Trio Populaire : raconter sans mots

mafalda9

« Je ne sais pas quoi dire », « Je n’avais pas de mots pour exprimer ceci ». On voudrait parfois trouver d’autres langages pour dire ce qu’on ressent, la beauté d’un paysage, l’émotion d’une soirée, la magie d’une rencontre. Et parfois on trouve ce qu’on a ressenti dans quelque chose qui vient de loin. Un masque africain, un rythme de l’autre bout du monde, racontent soudain ce qu’on a ressenti dans notre plus stricte intimité.

Sur les programmes et le site du Trio Populaire, la photo de trois copains qui éclatent de rire. Une photo bien banale, même floue, prise sur le vif, dans un moment de relâchement.

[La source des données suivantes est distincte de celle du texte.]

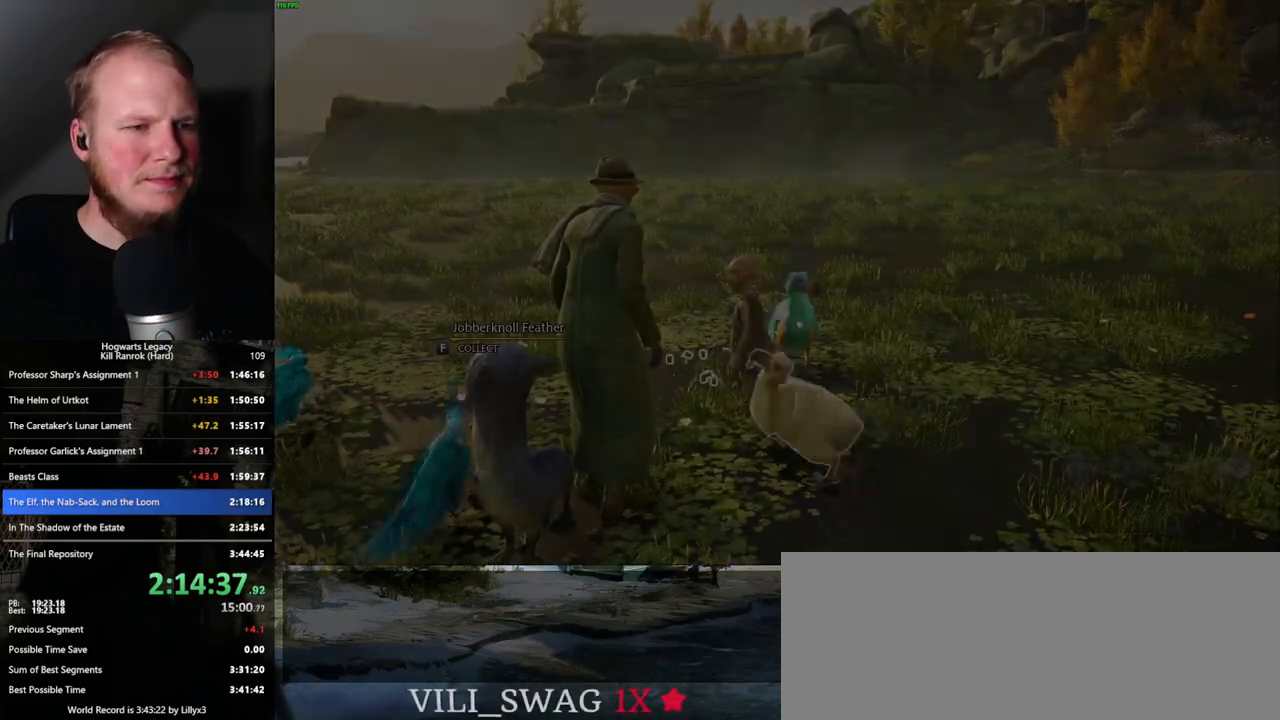
{"keys": ["w"], "mouse": [], "events": [[133, "w", "down"]]}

Et pourtant, quelque part au milieu de cette complicité informelle, a émergé une musique qui nous porte bien loin et nous touche encore plus.

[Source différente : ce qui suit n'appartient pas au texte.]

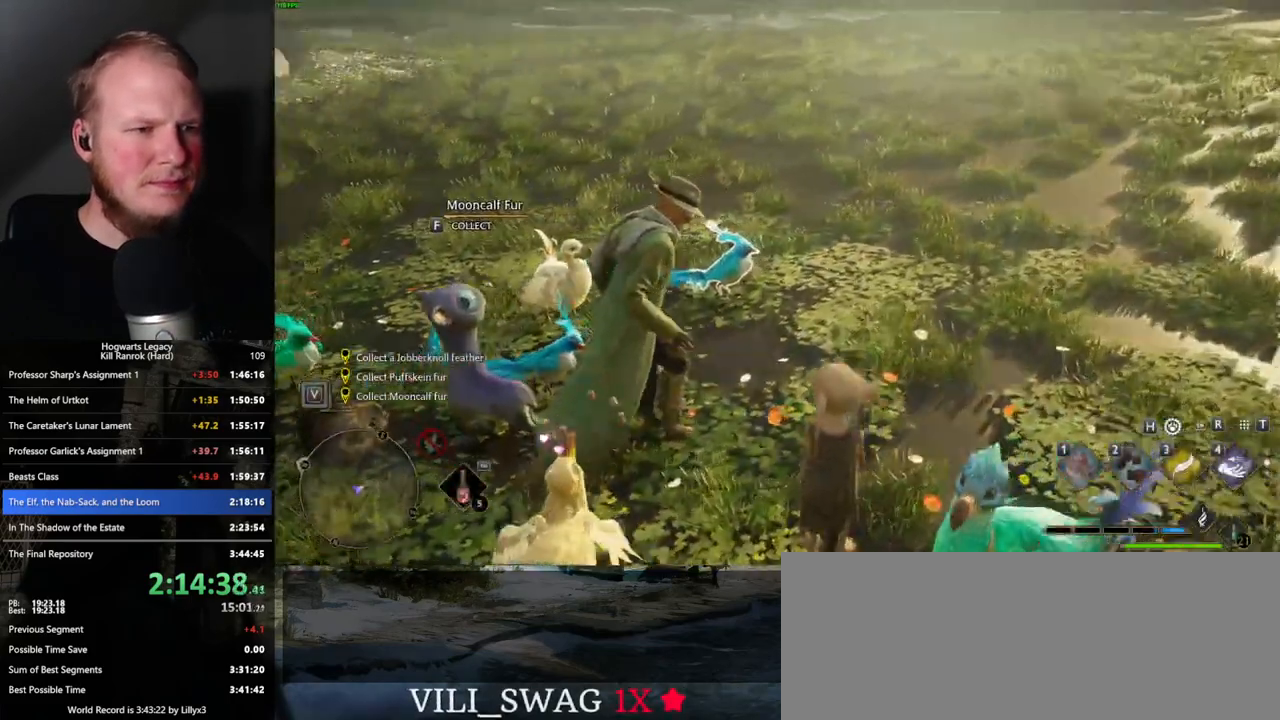
{"keys": [], "mouse": [], "events": [[150, "f", "down"], [183, "w", "up"], [250, "f", "up"]]}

Le Trio Populaire, grand gagnant du Prix de la Diversité 2013, était en spectacle à l’espace Georges Émile Lapalme de la Place des Arts jeudi 24 mars, et à l’Église St James of Apostle le samedi 26.

Trouver une autre grammaire

Pour inventer un langage, il faut d’abord trouver une grammaire. On prend un instrument et on le fait danser coup sur du sable, sur des cailloux, sur des sentiers inconnus. Le sable, les cailloux, les différents sols, c’est la guitare de Joe Mallat. La danseuse, c’est la clarinette de Pierre Emmanuel Poizat. Et le rythme qui la fait vibrer, ce sont les percussions de Tacfarinas Kichou. Leurs trois paires de mains qui pointent vers la terre, vers le ciel ou qui tracent un horizon, et surtout, des sourires complices.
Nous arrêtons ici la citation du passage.